WHAT IS REQUIRED >> Which lines in the entries below contain the word "Grey"? Collect each of them and copy it out in full.

+++

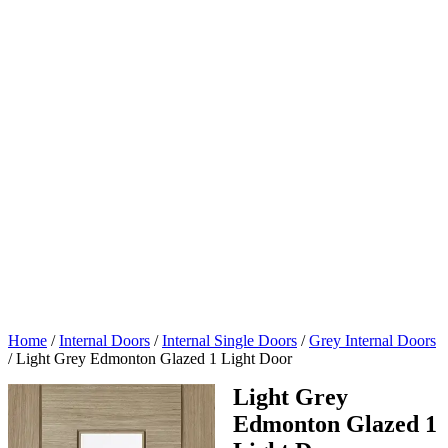
Home
/
Internal Doors
/
Internal Single Doors
/
Grey Internal Doors
/
Light Grey Edmonton Glazed 1 Light Door
Light Grey
Edmonton Glazed 1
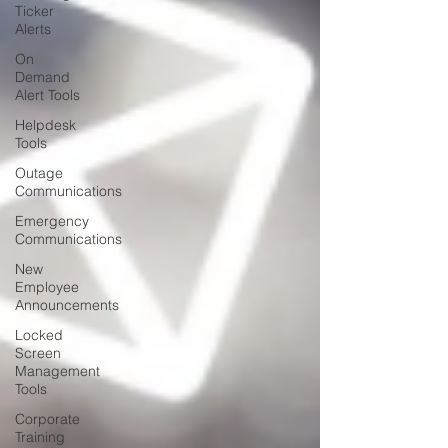
Ticker
Alerts
On
Demand
Alert Tools
Helpdesk
Tools
Outage
Communications
Emergency
Communications
New
Employee
Announcements
Locked
Screen
Management
Tools
Corporate
Training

+++

RESPONSE AREA >>
Grey Internal Doors
Light Grey Edmonton Glazed 1 Light Door
Light Grey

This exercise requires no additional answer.